Na Amazônia Brasileira, que tem ainda altos índices de mortalidade materna e áreas sem especialistas para acompanhamento pré-natal, está em andamento um projeto de IA generativa conduzido pelo Einstein que “escuta” a consulta e sugere ao médico perguntas que ajudam a identificar eventuais riscos para gestante e bebê. Essa iniciativa, entre outras, integra as do novo Centro de Inovação que a organização está inaugurando exatamente nesta semana em Manaus e que, além de catalisar a o desenvolvimento de soluções em saúde, fomentará a pesquisa e o empreendedorismo na área.
Já na África do Sul, um chatbot vem ajudando a melhorar a avaliação de risco de HIV ao interagir com as pessoas que parecem sentir-se mais à vontade para revelar seu histórico sexual para uma máquina e não para um agente de saúde humano.
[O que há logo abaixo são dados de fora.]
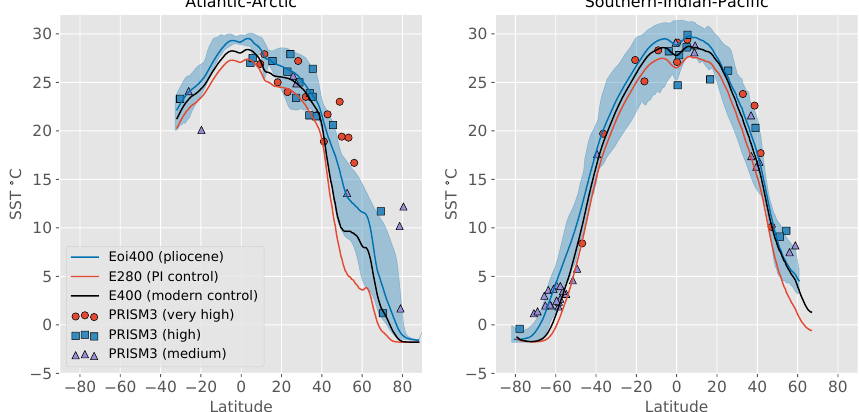
Figure 12. The zonal mean SSTs for the 400ppmv mid-Pliocene E oi 400 P (cid:104) 2691 , 2720 (cid:105) , modern control E 400 P (cid:104) 1931 , 1960 (cid:105) , and PI control E 280 P (cid:104) 5131 , 5160 (cid:105) for two oceanic basins. On the left are the zonal means over the Atlantic and Arctic basins, and the zonal mean over the Southern, Indian, and Pacific oceans is shown on the right. The data points are the PRISM3 estimates for SSTs (Dowsett et al., 2010), which have been categorized into three confidence categories (Dowsett et al., 2012). The shaded region highlights the range of the simulated mid-Pliocene temperature in each basin. The (cid:104)(cid:105) denotes the range of model years over which the climatology was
Mas há situações inversas: as pessoas se sentem mais bem cuidadas (e provavelmente o são) pelo médico que dá mais atenção à conversa com ela porque, em vez de ficar fazendo anotações, deixa a tarefa para um transcritor de áudio treinado para registrar o que é relevante para os cuidados de saúde.
Com base nessas e em outas tecnologias, o SUS pode se beneficiar grandemente do que vem por aí. Processar grandes volumes de dados e extrair deles inteligência também permite ganhos operacionais extraordinários, como criar “leitos virtuais” por meio da otimização de processos, sem investir um tostão em ampliação de estrutura; ou predizer qual paciente do pronto-socorro vai precisar ser internado ou operado e já mobilizar os recursos para isso, agregando agilidade e eficiência ao atendimento.
É também o mix de processamento de muitos dados com IA que promete acelerar o desenvolvimento de novos medicamentos. Se estiverem certos os estudos que estimam economias de tempo e custos de 25% a 50% na fase pré-clínica, podemos esperar no futuro mais remédios novos chegando ao mercado mais rapidamente e a preços mais acessíveis.
Otimização do tempo dos profissionais, apoio ao diagnóstico e à decisão médica, melhoria da qualidade da assistência, democratização do acesso, redução de custos, prevenção de doenças e controle das existentes… A IA pode e deve entrar em cena para o enfrentamento de uma infinidade de desafios da saúde.
É preciso, porém, estabelecer prioridades, olhar para os processos, para os dados disponíveis ou que podem ser gerados e entender onde ela pode fazer a diferença. Além disso, ensaios clínicos, estudos observacionais prospectivos e testes controlados no mundo real são indispensáveis para atestar os benefícios e mitigar potenciais malefícios.
Mas é fascinante observar a multiplicidade de iniciativas e saber que essa é apenas a ponta do iceberg. Fazê-lo emergir é explorar todo o potencial da IA para modelar o mundo da saúde com que todos sonhamos: com mais qualidade, mais acessível, equânime e sustentável. Muita coisa ainda é promessa, mas é indiscutível que estamos no limiar de uma nova era para a saúde.